Data extracted from a collection
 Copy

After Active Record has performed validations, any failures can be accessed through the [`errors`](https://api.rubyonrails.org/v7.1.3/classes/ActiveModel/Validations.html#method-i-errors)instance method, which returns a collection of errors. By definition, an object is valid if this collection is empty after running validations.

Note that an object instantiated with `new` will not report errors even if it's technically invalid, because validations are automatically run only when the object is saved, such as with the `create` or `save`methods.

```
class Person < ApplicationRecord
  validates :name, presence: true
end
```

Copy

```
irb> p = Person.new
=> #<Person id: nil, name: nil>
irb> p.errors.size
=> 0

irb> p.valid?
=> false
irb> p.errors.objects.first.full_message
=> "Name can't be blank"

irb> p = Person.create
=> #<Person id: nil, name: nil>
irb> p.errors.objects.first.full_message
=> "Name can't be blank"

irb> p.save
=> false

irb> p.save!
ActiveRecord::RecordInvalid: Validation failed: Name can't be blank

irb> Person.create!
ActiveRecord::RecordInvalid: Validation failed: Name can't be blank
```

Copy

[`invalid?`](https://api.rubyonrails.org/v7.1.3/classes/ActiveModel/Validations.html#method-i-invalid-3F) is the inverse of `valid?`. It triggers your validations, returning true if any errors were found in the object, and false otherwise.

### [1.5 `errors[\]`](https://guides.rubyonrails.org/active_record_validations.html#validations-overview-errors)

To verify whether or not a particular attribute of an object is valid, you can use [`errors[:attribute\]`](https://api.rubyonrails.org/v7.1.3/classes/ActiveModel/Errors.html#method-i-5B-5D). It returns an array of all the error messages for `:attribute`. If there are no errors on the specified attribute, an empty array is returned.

...

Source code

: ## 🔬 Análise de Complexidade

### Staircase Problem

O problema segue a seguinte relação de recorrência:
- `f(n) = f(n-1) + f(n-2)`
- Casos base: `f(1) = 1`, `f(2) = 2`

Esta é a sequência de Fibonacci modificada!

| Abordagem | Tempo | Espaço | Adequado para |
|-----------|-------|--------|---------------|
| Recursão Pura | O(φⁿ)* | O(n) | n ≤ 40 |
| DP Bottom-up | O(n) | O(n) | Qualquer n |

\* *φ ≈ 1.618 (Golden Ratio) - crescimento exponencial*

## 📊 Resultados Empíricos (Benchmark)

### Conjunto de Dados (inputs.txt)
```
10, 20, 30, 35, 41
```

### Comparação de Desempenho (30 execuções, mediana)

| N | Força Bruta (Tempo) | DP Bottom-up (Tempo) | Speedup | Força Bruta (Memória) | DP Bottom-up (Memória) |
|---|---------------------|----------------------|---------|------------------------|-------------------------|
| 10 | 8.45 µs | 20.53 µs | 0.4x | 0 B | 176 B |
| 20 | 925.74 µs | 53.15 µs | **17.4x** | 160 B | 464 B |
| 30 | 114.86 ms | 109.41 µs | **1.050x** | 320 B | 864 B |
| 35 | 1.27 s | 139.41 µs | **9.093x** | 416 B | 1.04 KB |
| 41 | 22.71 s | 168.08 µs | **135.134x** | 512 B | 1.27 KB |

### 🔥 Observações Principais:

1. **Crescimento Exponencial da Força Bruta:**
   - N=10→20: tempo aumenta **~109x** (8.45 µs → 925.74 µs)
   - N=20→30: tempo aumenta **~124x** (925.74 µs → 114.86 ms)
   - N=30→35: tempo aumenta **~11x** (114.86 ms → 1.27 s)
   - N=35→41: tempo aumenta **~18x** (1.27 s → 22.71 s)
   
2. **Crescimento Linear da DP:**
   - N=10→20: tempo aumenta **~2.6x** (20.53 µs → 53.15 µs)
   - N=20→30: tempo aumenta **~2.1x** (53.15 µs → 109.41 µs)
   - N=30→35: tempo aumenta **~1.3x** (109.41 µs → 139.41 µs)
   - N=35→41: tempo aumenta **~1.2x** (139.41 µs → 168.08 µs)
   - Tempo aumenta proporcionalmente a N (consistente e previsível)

* * *

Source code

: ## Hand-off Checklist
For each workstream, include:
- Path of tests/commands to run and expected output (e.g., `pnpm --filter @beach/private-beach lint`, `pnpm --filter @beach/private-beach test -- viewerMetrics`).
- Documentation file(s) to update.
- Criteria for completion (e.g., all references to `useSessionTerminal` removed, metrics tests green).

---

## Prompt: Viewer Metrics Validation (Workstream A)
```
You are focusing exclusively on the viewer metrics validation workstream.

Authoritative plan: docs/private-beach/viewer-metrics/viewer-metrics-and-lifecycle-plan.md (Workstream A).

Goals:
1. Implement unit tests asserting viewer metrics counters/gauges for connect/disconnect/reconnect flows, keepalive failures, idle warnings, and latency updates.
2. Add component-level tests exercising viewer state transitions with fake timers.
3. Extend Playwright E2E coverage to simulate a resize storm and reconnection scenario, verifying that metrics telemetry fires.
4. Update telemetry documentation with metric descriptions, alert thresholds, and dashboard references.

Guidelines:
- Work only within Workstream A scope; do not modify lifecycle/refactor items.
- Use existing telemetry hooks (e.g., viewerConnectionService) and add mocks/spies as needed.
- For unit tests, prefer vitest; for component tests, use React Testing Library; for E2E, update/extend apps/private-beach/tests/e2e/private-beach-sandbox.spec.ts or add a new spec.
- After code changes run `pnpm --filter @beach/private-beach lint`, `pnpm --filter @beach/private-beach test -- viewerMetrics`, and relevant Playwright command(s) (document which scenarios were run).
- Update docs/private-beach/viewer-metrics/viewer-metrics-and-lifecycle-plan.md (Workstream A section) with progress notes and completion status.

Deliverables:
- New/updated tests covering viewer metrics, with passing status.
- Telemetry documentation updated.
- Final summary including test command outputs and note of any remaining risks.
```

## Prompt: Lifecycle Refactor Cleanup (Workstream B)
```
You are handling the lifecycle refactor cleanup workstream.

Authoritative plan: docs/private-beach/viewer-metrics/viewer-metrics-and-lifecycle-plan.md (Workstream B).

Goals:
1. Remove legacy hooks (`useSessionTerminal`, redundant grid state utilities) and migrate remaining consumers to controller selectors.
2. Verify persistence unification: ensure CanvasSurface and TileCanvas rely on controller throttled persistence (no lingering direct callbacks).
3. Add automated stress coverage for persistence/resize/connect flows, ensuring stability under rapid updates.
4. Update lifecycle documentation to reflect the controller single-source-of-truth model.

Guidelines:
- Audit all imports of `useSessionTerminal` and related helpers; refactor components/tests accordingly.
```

#### What to produce:
Beginning at the line with "B | 464 B |" and stopping after the line with "- N=35→41: tempo aumenta **~1.2x**", please write out every line of the data above exactly and nothing else.

#### Exercise result:
| 20 | 925.74 µs | 53.15 µs | **17.4x** | 160 B | 464 B |
| 30 | 114.86 ms | 109.41 µs | **1.050x** | 320 B | 864 B |
| 35 | 1.27 s | 139.41 µs | **9.093x** | 416 B | 1.04 KB |
| 41 | 22.71 s | 168.08 µs | **135.134x** | 512 B | 1.27 KB |

### 🔥 Observações Principais:

1. **Crescimento Exponencial da Força Bruta:**
   - N=10→20: tempo aumenta **~109x** (8.45 µs → 925.74 µs)
   - N=20→30: tempo aumenta **~124x** (925.74 µs → 114.86 ms)
   - N=30→35: tempo aumenta **~11x** (114.86 ms → 1.27 s)
   - N=35→41: tempo aumenta **~18x** (1.27 s → 22.71 s)
   
2. **Crescimento Linear da DP:**
   - N=10→20: tempo aumenta **~2.6x** (20.53 µs → 53.15 µs)
   - N=20→30: tempo aumenta **~2.1x** (53.15 µs → 109.41 µs)
   - N=30→35: tempo aumenta **~1.3x** (109.41 µs → 139.41 µs)
   - N=35→41: tempo aumenta **~1.2x** (139.41 µs → 168.08 µs)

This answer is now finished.